Educarle en el esfuerzo

Hay que enseñar a los niños lo importante que es esforzarse en todo lo que hacen. Todas las cosas se consiguen a base de esfuerzo. Y éste será en muchos momentos lo que les ayude a resolver sus fracasos.

Establecer unos objetivos razonables

Hay que poner unos objetivos realistas, adecuados a la edad y madurez del niño, de esta forma tendrá más tolerancia a la frustración. Si los objetivos no son adecuados a su edad, será incapaz de afrontarlos y fracasará, aumentando su malestar personal.

Enséñale a ser perseverante

Es esencial para superar situaciones difíciles. Si el niño aprende a ser constante en todo lo que se ponga a hacer, podrá solucionar muchos de los problemas que se le presenten y podrá manejar la frustración.

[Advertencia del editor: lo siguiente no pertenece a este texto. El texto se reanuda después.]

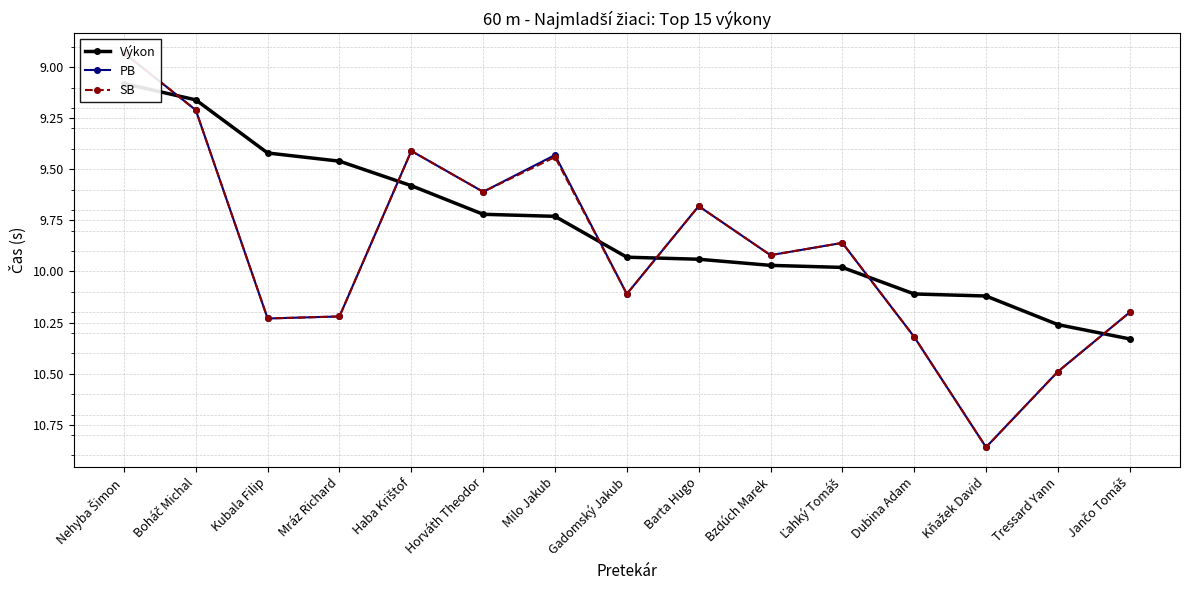

What is the label of the 13th point from the right?

Kubala Filip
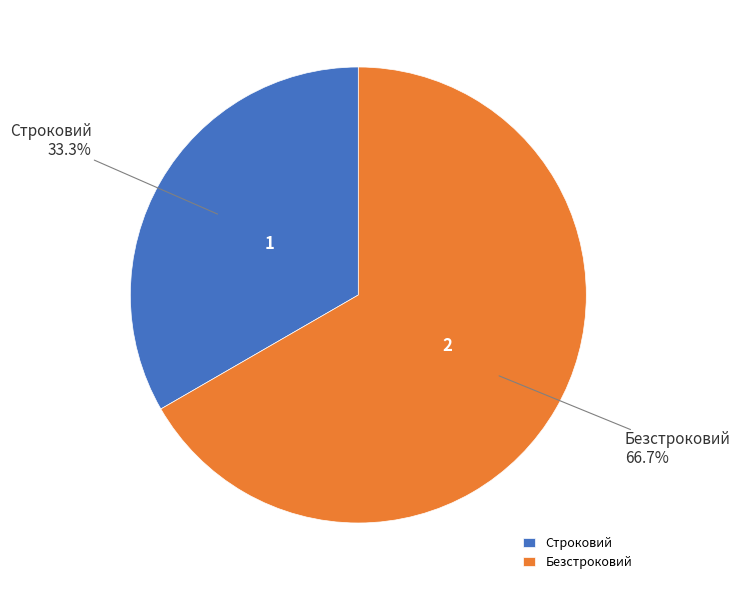

Rank the categories by value from lowest to highest.

Строковий, Безстроковий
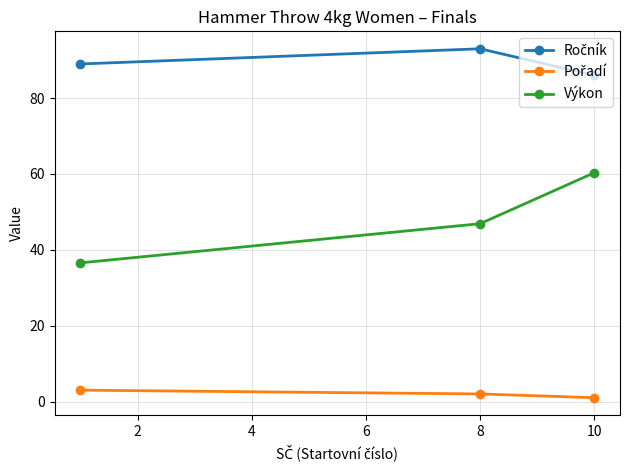

How many lines are shown in the chart?

3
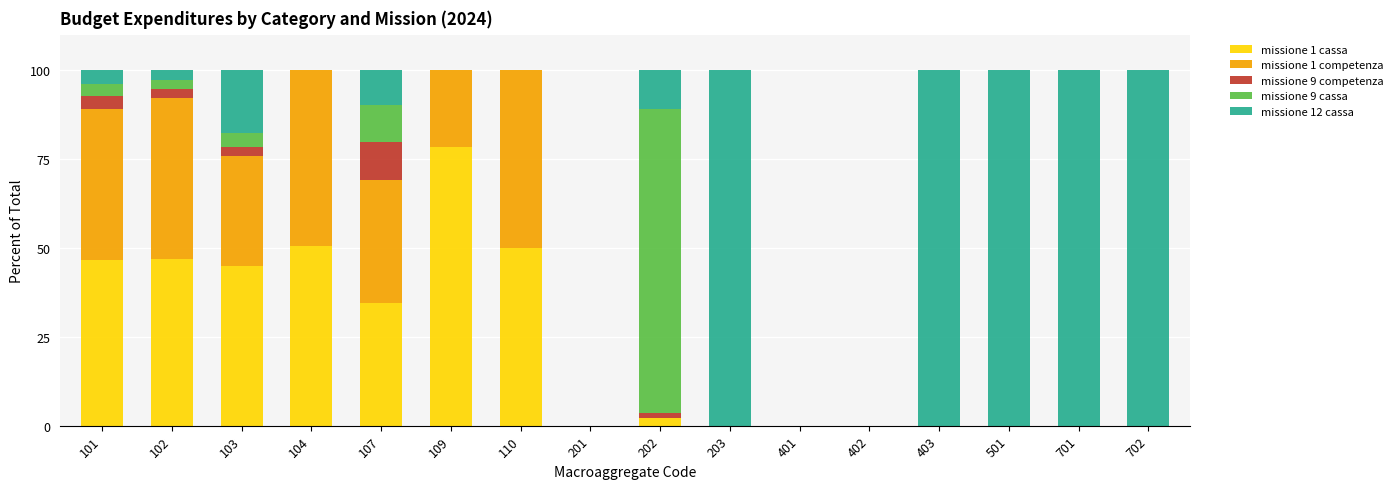

Is it true that missione 1 cassa equals 16.0 at 110?

False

Reforzar cuando reaccione de manera apropiada ante una situación difícil

Cuando el niño, ante una situación complicada, tarde en reaccionar con su respuesta habitual de agresividad, tenemos que elogiarlo siempre.

Promueve la independencia

Hazlo cuando los niños ya no son tan bebés (2,3,4 años), adquieren cierto grado de autonomía, y son ellos quienes quieren hacer las cosas, comer, vestirse, etc. Favorece esta autonomía, déjalo hacer tareas solito y de esta manera dispondrá de herramientas para tolerar la frustración.

La frustración es algo característico del ser humano. Si los padres nos empeñamos en evitarlo, estamos condenando a nuestros hijos a la infelicidad.

Tolerar la frustración implica ser capaz de hacer frente a los problemas que nos encontramos a lo largo de la vida.

Si intentamos complacer en todo a nuestros hijos para evitar que se frustren, lo único que estaremos haciendo es impedir su desarrollo como persona.

Recuerda siempre que una persona feliz no es aquella que nunca comete errores o que tiene todo lo que desea. Una persona feliz es aquella que afronta sus errores y aprende de ellos.